Александр ударил себя по лицу, вышел из оцепенения и начал действовать. Птолемея он отослал для принесения гекатомбы (100) жертвенных животным всем богам, а главное — Гере, Артемиде и Эйлитии — помощницам при родах. Были призваны все прорицатели и врачи, хотя, согласно традиции, врачи не принимали родов. Считалось, что приближение к роженице, как и к мертвецу, оскверняет, но никто не решился ослушаться Александра и вызвать его гнев. Сам он не отходил от нее и не отрывал от нее рук. Он молился так, как никогда в жизни, гипнотизировал ее своими глазами, передавал по руками, как по каналам свою силу, волю. Он знал, что вера — начало любой удачи, страх — начало всех неудач. И он верил, более того, представлял воочию благополучный конец, силой мысли пытаясь создать будущее. Таис, периодически приходя в себя, видела его сумасшедшие горящие глаза, но полагала, что видит призраки. У нее не было сил, чтобы подумать над этим, даже на удивление не хватало их. Лишь одна мысль теплилась в ней — когда же, наконец, закончится это мучение, когда же меня, наконец, оставят в покое, когда же я, наконец, умру!

На следующее утро, когда Таис в муках родила своих мальчиков, Александр, шатаясь и щурясь от света, вышел в прохладу двора и огляделся. Серая, на удивление плоская равнина казалась придавленной огромным небом, переполненным облаками. Они плыли, клубились, стояли, висели, кучились, волновались, как тонкие занавеси от ветра, — такого разнообразия видов и форм облаков в одно время и в одном месте он не видел никогда ранее. «Неужели это небо, заполненное бессмысленными облаками, существовало бы и дальше, если бы она умерла?! Нет! Мир бы исчез, пропал навсегда с ее смертью. Другое — исключено. Мир есть, если есть она. Но как легко все может оборваться, и ты не в состоянии помешать этому! Я смог бы вынести сотню Гидрозий, но только не ее смерть…»

Вернувшись в палатку, он застал Таис помытой, с перебинтованной грудью, неподвижно лежащей на спине, бледнее своих простыней. С бескровным лицом и в этих бинтах она походила на мумию, и Александр быстро отогнал это сравнение. Все, что напоминало о недавней кровавой битве не на жизнь, а насмерть в буквальном смысле этого слова, было убрано, приведено в порядок. Александр жестом отослал сиделку, сел на ее стул и прижал безжизненную руку Таис к своим губам. Таис открыла усталые глаза и без всякого выражения посмотрела на Александра.

— Поверни меня на живот, — еле слышно, с третьей попытки прошептала она.

— На живот тебе нельзя, на бочок разве что…

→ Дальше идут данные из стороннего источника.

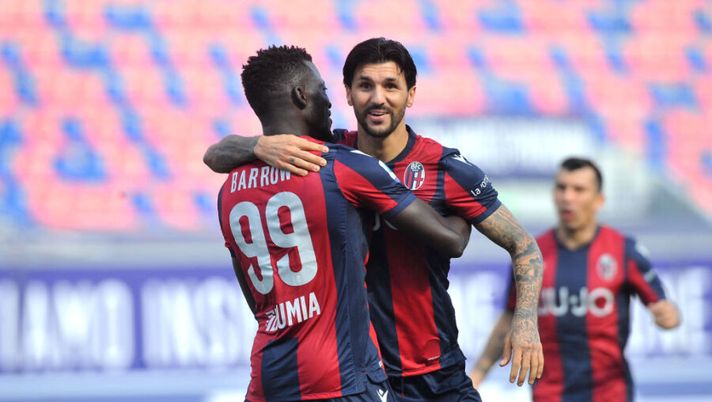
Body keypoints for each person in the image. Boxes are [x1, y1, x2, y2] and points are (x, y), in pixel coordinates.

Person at [206, 38, 545, 401]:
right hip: (358, 377)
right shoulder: (322, 157)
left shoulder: (444, 168)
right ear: (348, 94)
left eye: (391, 86)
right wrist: (257, 145)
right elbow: (214, 155)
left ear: (410, 95)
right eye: (365, 85)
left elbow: (523, 246)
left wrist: (525, 324)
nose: (378, 98)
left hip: (432, 374)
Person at [469, 157, 681, 402]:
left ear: (599, 200)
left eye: (579, 189)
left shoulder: (623, 251)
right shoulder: (530, 254)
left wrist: (668, 316)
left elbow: (664, 308)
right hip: (550, 394)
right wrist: (477, 375)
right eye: (561, 188)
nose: (568, 197)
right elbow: (510, 320)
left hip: (609, 394)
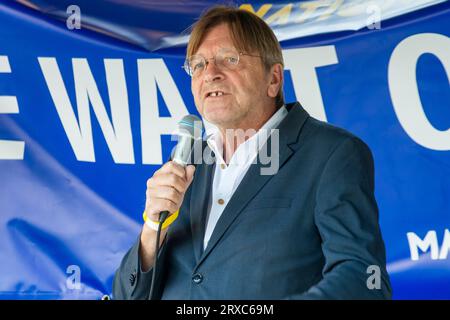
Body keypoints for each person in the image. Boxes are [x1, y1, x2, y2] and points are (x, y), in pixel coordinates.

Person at [113, 6, 392, 300]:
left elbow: (363, 280)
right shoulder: (184, 163)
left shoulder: (332, 154)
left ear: (273, 79)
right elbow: (124, 296)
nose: (210, 74)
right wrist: (152, 231)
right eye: (198, 65)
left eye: (229, 60)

Он повернул ее, обложил для устойчивости подушками.

— Что у тебя болит, детка? — говоря, он не удержался, чтобы не коснуться губами ее щеки, виска.

— Все… Мне кажется, что я вся разломана на кусочки… Развалилась, как старый «Арго», — она говорила тихо, с трудом; ее трясло, и судорога периодически сводила ее челюсти. — Я ненавижу себя…

— Почему же, родная? Меня надо ненавидеть, как причину всех твоих мучений.